Text under study -
--- START ---
If you are running this notebook in Google Colab, run the cell below to install `pixano`.

In [None]:
try:
  import google.colab
  ENV = "colab"
  !pip install pixano
except:
  ENV = "jupyter"

### Load dependencies

In [None]:
from pathlib import Path

from pixano.apps import ExplorerApp
from pixano.data import COCOLoader, ImageLoader

## 2. Importing a dataset

### Set the dataset

To get started, please provide information on your dataset (name, description, splits).

Select the path of your Pixano dataset library, and the target import directory for your dataset inside that library.

In [None]:
name = "COCO Instances"
description = "COCO Instances Dataset"
splits = ["train2017", "val2017"]

library_dir = Path("datasets/")
import_dir = library_dir / "coco_instances"

### Import the dataset

Here, you will define the source directories for your datasets, such as images and annotations, and launch the dataset import.

How Pixano handles **annotations**:
- Annotations will be **transformed to Pixano format** and stored in a database while **keeping the original files intact**.

How Pixano handles **media files**:
- By default, media files such as images and videos will be **referred to using their current path or URL**. This is the best option for **large datasets** and datasets on **remote servers** and **S3 buckets**.
- You can use the `portable` option to **move or download the media files** inside the Pixano format dataset. This is the best option for **smaller datasets**.

#### a. Image only dataset
If your dataset contains only images, you can use our predefined ImageLoader to import it to Pixano format.

In [None]:
input_dirs = {
    "image": Path("coco/media/image"),
}

loader = ImageLoader(name, description, splits)
loader.import_dataset(input_dirs, import_dir, portable=False)

#### b. COCO-like image dataset

If your dataset contains images and annotations in COCO format, you can use our predefined COCOLoader to import it to Pixano format.

In [None]:
input_dirs = {
    "image": Path("coco/media/image"),
    "objects": Path("coco/annotations"),
}

loader = COCOLoader(name, description, splits)
loader.import_dataset(input_dirs, import_dir, portable=False)

#### c. Custom format dataset

If your dataset contains media or annotations in a custom format, you will have to define your own loader to import it to Pixano format.

Please take a look at the `template_loader.py` file next to this notebook for inspiration on how to build your own.

Also do not hesitate to reach out to us if you think Pixano could benefit from a loader for your dataset, and we will try to add it in a future version. 

## 3. Browsing the dataset

With the import complete, you can now browse your dataset with the Pixano Explorer.

You can stop the Explorer app by restarting the notebook.

In [None]:
explorer = ExplorerApp(library_dir)

In [None]:
explorer.display()
--- END ---
Information supplied -
--- START ---
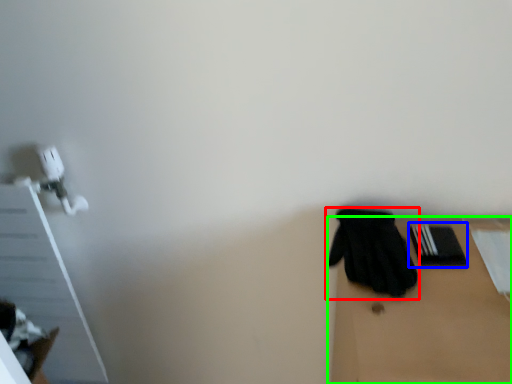
Question: Based on their relative distances, which object is nearer to glove (highlighted by a red box)? Choose from bin (highlighted by a blue box) and table (highlighted by a green box).

Choices:
 (A) bin
 (B) table

Answer: (B)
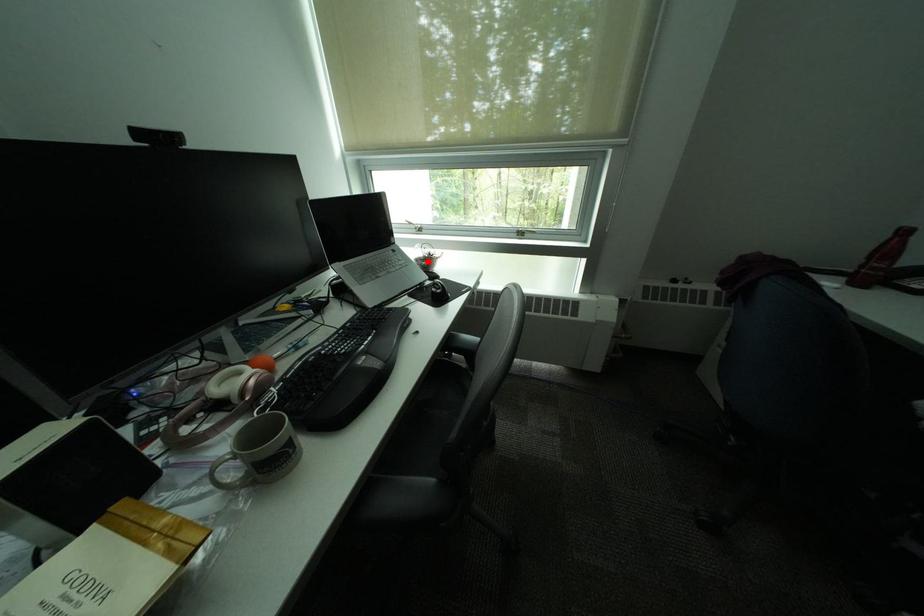
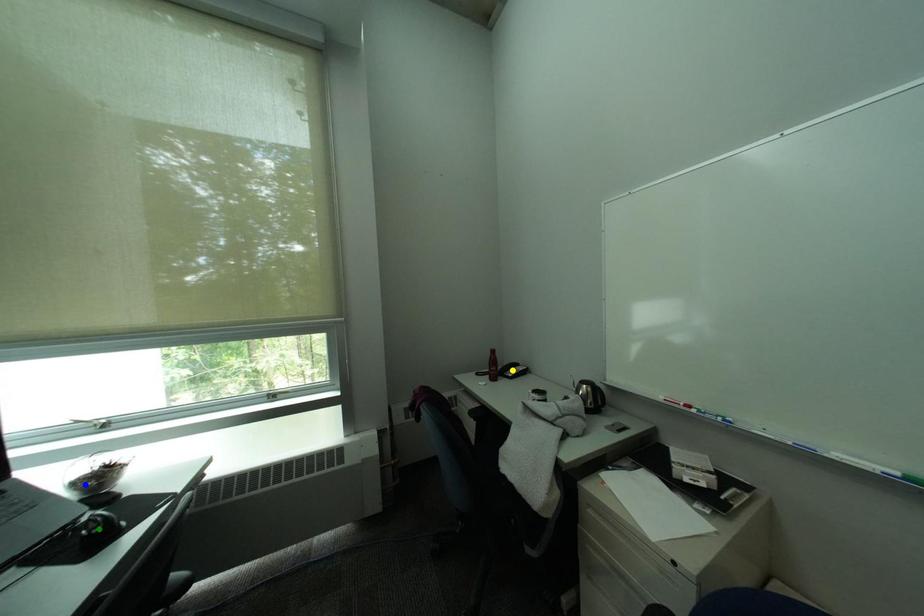
Question: I am providing you with two images of the same scene from different viewpoints. A red point is marked on the first image. You are given multiple points on the second image. Which point in image 2 is actually the same real-world point as the red point in image 1?

Choices:
 (A) yellow point
 (B) blue point
 (C) green point

Answer: (B)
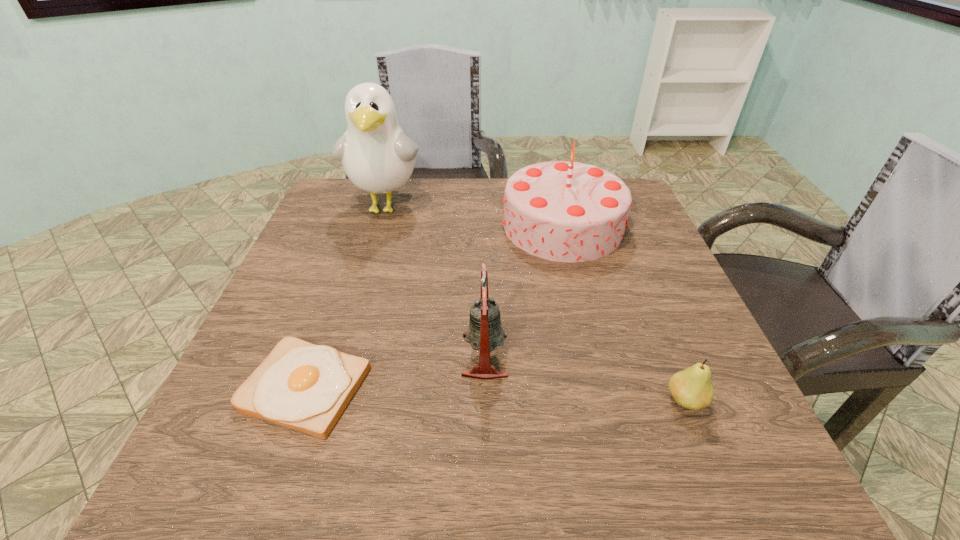
Identify the location of vacant space that satisfies the following two spatial constraints: 1. on the back side of the shortest object; 2. on the right side of the fourth shortest object. (363, 226).

You are a GUI agent. You are given a task and a screenshot of the screen. Output one action in this format:
    pyautogui.click(x=<x>, y=<y>)
    Task: Click on the vacant space that satisfies the following two spatial constraints: 1. on the beak of the bell; 2. on the right side of the gull
    
    Given the screenshot: What is the action you would take?
    pyautogui.click(x=342, y=355)

Find the location of a particular element. vacant space that satisfies the following two spatial constraints: 1. on the beak of the second shortest object; 2. on the right side of the tallest object is located at coordinates click(x=327, y=401).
--- END ---
Task goal - Copy the Pixano dataset notebook word for word, beginning at the words "Here, you will" and stopping after the words "original files intact**.". Rely only on the Pixano dataset notebook for this work.

Answer to this task -
Here, you will define the source directories for your datasets, such as images and annotations, and launch the dataset import.

How Pixano handles **annotations**:
- Annotations will be **transformed to Pixano format** and stored in a database while **keeping the original files intact**.